The one thing that has emerged with startling clarity, to a degree that is almost beyond argument, is that what I (and now Nigel Farage, bless him) have described as the present political class – meaning the incestuous, self-referring universe of Westminster professionals – is living in a state of clinical delusion.

So far are they from the experience of most of the people they are charged with governing that they can watch an event, and see and hear something utterly unrecognisable to the normal human perceptual apparatus. There were actually – and I can scarcely believe this as I write it – still some pundits claiming that Nick Clegg had won the second debate, in which Mr Farage had so comprehensively wiped the floor with him that it was embarrassing to watch. 

This is systematic self-deception on a scale that would seem to call for medical treatment. Or else, of course, it is intellectual dishonesty of such epic proportions that we must ask ourselves how we have got to this point. How have we arrived at the stage where politicians and their friends actually believe that if they tell a lie often enough, and with enough unblinking confidence, the public will decide they must distrust their own judgments?

She’s right. And the problem certainly doesn’t stop with Clegg. Consider also, for example, how David Cameron’s Chief of Communications Craig Oliver responded this week to claims that disgraced minister Maria Miller had got her aides to threaten the Daily Telegraph newspaper which was trying to investigate her for allegedly abusing her parliamentary expenses. As Culture Secretary, Miller was in charge of implementing Leveson-style press regulation. The implication of her veiled threat, therefore, was that unless the Telegraph behaved itself, it might one day find itself feeling the full force of parliament’s regulatory wrath.

Oliver said that these threats had never been made.

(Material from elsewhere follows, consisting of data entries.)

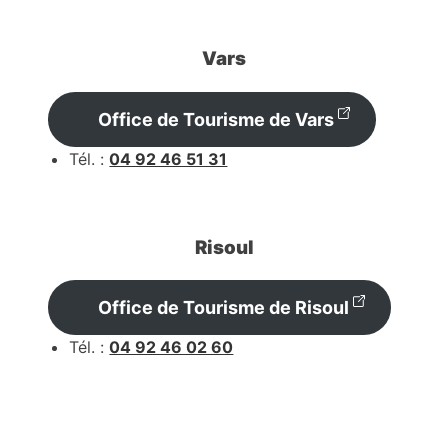
Vars
Office de Tourisme de Vars
Tél. :
04 92 46 51 31
Risoul
Office de Tourisme de Risoul
Tél. :
04 92 46 02 60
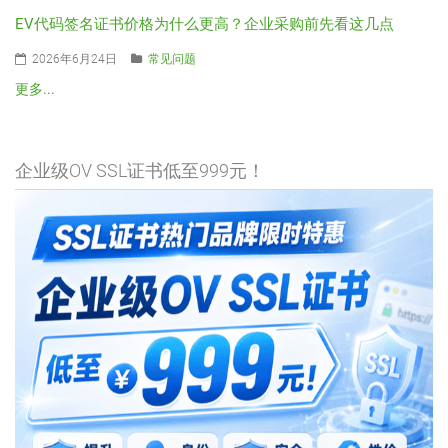
EV代码签名证书价格为什么更高？企业采购前先看这几点
2026年6月24日
常见问题
更多...
企业级OV SSL证书低至999元！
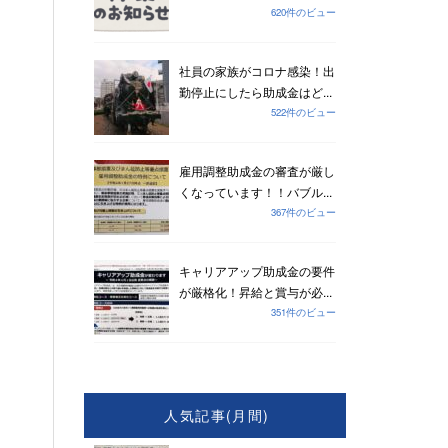
620件のビュー
社員の家族がコロナ感染！出
勤停止にしたら助成金はど...
522件のビュー
雇用調整助成金の審査が厳し
くなっています！！バブル...
367件のビュー
キャリアアップ助成金の要件
が厳格化！昇給と賞与が必...
351件のビュー
人気記事(月間)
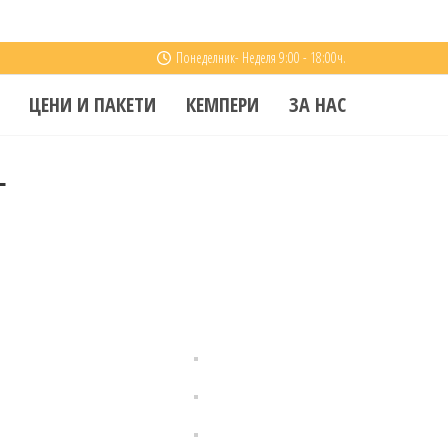
Понеделник- Неделя 9:00 - 18:00ч.
ЦЕНИ И ПАКЕТИ
КЕМПЕРИ
ЗА НАС
L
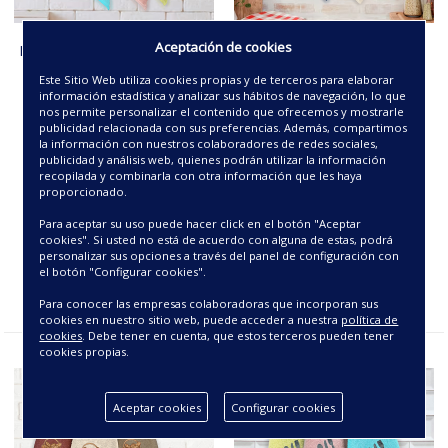
Aceptación de cookies
PAÑO R.A. SERIE -PERRITOS-
PAÑO R.A. SERIE -
BORDADO
SACACORCHOS- BORDADO
Este Sitio Web utiliza cookies propias y de terceros para elaborar
información estadística y analizar sus hábitos de navegación, lo que
4.50€
4.50€
nos permite personalizar el contenido que ofrecemos y mostrarle
publicidad relacionada con sus preferencias. Además, compartimos
la información con nuestros colaboradores de redes sociales,
publicidad y análisis web, quienes podrán utilizar la información
recopilada y combinarla con otra información que les haya
proporcionado.
Para aceptar su uso puede hacer click en el botón "Aceptar
cookies". Si usted no está de acuerdo con alguna de estas, podrá
personalizar sus opciones a través del panel de configuración con
el botón "Configurar cookies".
Para conocer las empresas colaboradoras que incorporan sus
cookies en nuestro sitio web, puede acceder a nuestra
política de
cookies
. Debe tener en cuenta, que estos terceros pueden tener
cookies propias.
Aceptar cookies
Configurar cookies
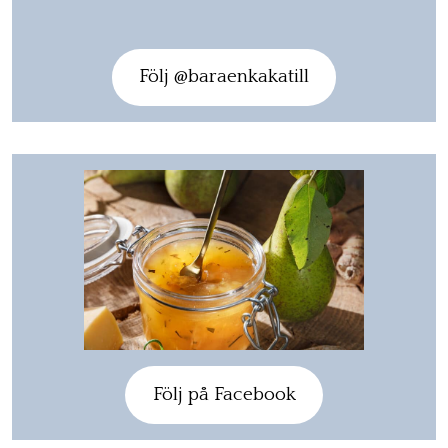
Följ @baraenkakatill
Följ på Facebook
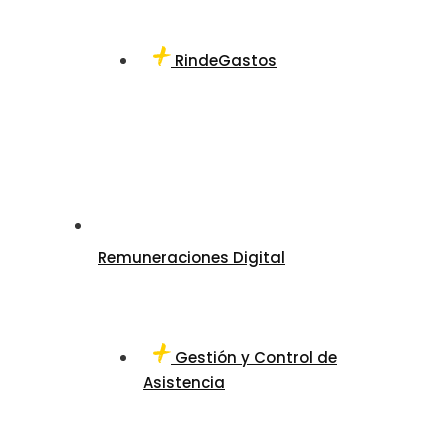
RindeGastos
Remuneraciones Digital
Gestión y Control de
Asistencia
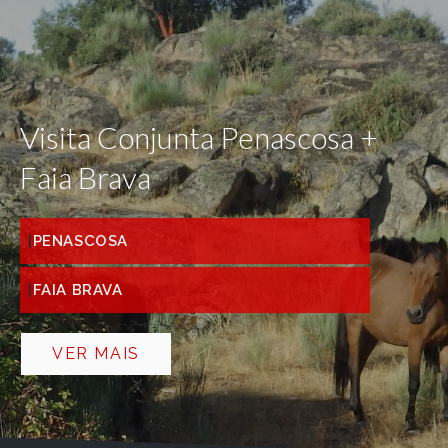
Visita Conjunta Penascosa +
Faia Brava
PENASCOSA
FAIA BRAVA
VER MAIS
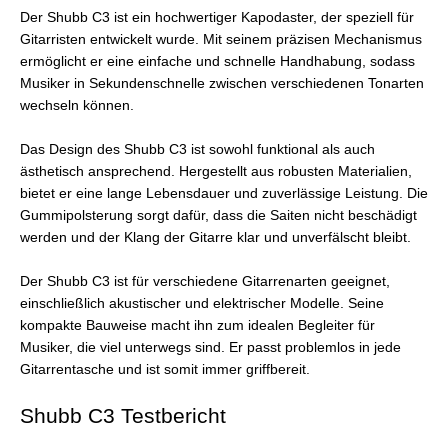
Der Shubb C3 ist ein hochwertiger Kapodaster, der speziell für
Gitarristen entwickelt wurde. Mit seinem präzisen Mechanismus
ermöglicht er eine einfache und schnelle Handhabung, sodass
Musiker in Sekundenschnelle zwischen verschiedenen Tonarten
wechseln können.
Das Design des Shubb C3 ist sowohl funktional als auch
ästhetisch ansprechend. Hergestellt aus robusten Materialien,
bietet er eine lange Lebensdauer und zuverlässige Leistung. Die
Gummipolsterung sorgt dafür, dass die Saiten nicht beschädigt
werden und der Klang der Gitarre klar und unverfälscht bleibt.
Der Shubb C3 ist für verschiedene Gitarrenarten geeignet,
einschließlich akustischer und elektrischer Modelle. Seine
kompakte Bauweise macht ihn zum idealen Begleiter für
Musiker, die viel unterwegs sind. Er passt problemlos in jede
Gitarrentasche und ist somit immer griffbereit.
Shubb C3 Testbericht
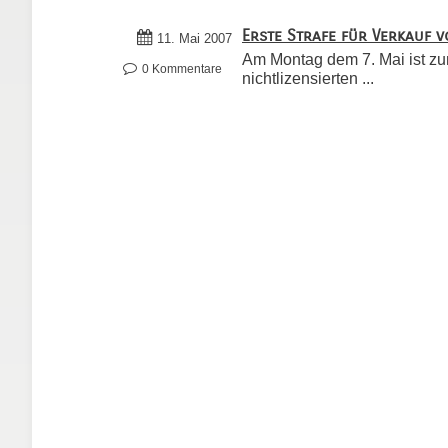
Erste Strafe für Verkauf v
11. Mai 2007
Am Montag dem 7. Mai ist zum
0 Kommentare
nichtlizensierten ...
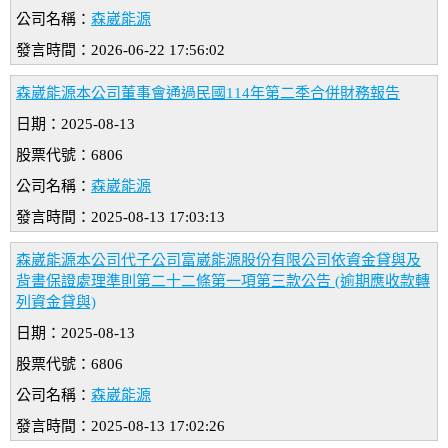
公司名稱：
森崴能源
發言時間：2026-06-22 17:56:02
森崴能源本公司董事會通過民國114年第二季合併財務報告
日期：2025-08-13
股票代號：6806
公司名稱：
森崴能源
發言時間：2025-08-13 17:03:13
森崴能源本公司代子公司富崴能源股份有限公司依資金貸與及
背書保證處理準則第二十二條第一項第三款公告 (逾期應收款轉
列資金貸與)
日期：2025-08-13
股票代號：6806
公司名稱：
森崴能源
發言時間：2025-08-13 17:02:26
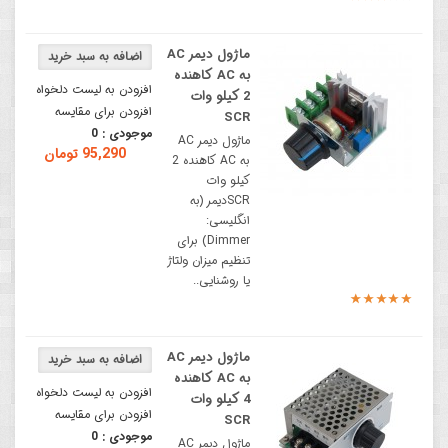
ماژول دیمر AC
به AC کاهنده
افزودن به لیست دلخواه
2 کیلو وات
افزودن برای مقایسه
SCR
موجودی :
0
ماژول دیمر AC
95,290 تومان
به AC کاهنده 2
کیلو وات
SCRدیمر (به
انگلیسی:
Dimmer) برای
تنظیم میزان ولتاژ
یا روشنایی..
ماژول دیمر AC
به AC کاهنده
افزودن به لیست دلخواه
4 کیلو وات
افزودن برای مقایسه
SCR
موجودی :
0
ماژول دیمر AC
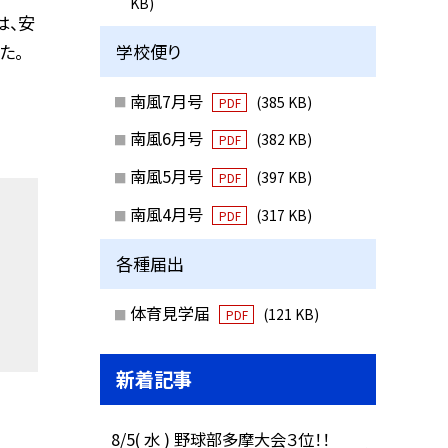
KB)
は、安
学校便り
た。
南風7月号
(385 KB)
PDF
南風6月号
(382 KB)
PDF
南風5月号
(397 KB)
PDF
南風4月号
(317 KB)
PDF
各種届出
体育見学届
(121 KB)
PDF
新着記事
8/5( 水 ) 野球部多摩大会３位！！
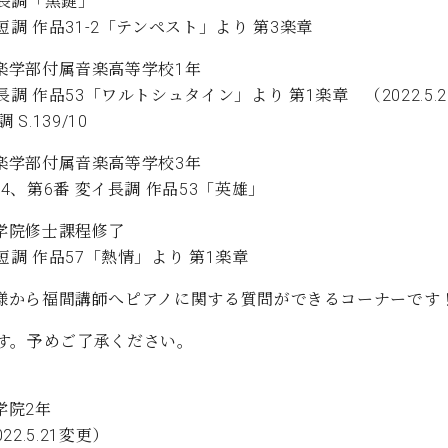
ト長調「黒鍵」
調 作品31-2「テンペスト」より 第3楽章
学音楽学部付属音楽高等学校1年
調 作品53「ワルトシュタイン」より 第1楽章 （2022.5.
.139/10
学音楽学部付属音楽高等学校3年
4、第6番 変イ長調 作品53「英雄」
学大学院修士課程修了
短調 作品57「熱情」より 第1楽章
場の皆様から福間講師へピアノに関する質問ができるコーナーです
す。予めご了承ください。
学院2年
.5.21変更）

So the Telegraph released a transcript of the conversation its reporter Holly Watt had had with Miller’s special advisor Joanna Hindley. It’s worth reading just to relish the sheer creepiness and nastiness of Hindley’s bullying tone:

JH: Have you spoken to Ed Taylor [head of public affairs at Telegraph Media Group] HW: No. 

JH: Oh right, ok. I think he is trying to get hold of Claire [Newell, co-reporter] as well. So I will… When will she be back around? 

HW: Fairly shortly, I imagine. But we are working on this story together. 

JH: I should just flag up as well, while you’re on it that when she doorstepped him, she got Maria’s father, who’s just had a [removed] and come out of [removed]. And Maria is obviously been having quite a lot of editors’ meetings around Leveson at the moment. So I am just going to flag up that connection for you to think about. 

HW: I’m not meant to knock on people’s doors…? 

JH: Knock on the doors of people when they’ve just come out of [removed] and had [removed]. Yeah. I would suggest that was probably a good thing. 

HW: You can’t possibly know that until you’ve knocked on someone’s door. 

JH: Well no, Holly, but you could possibly know that had you spoken to people a little higher up your organisation, who do know that. Anyway, we’ll leave it there. But please forward me the email.

Fraser Nelson argues in the Spectator that this is a reminder of why no politician should be in charge overseeing the press.

But I’d go a step further. The mendacity, arrogance and remoteness of our political class are a reminder of why they’re not fit to be in charge of anything.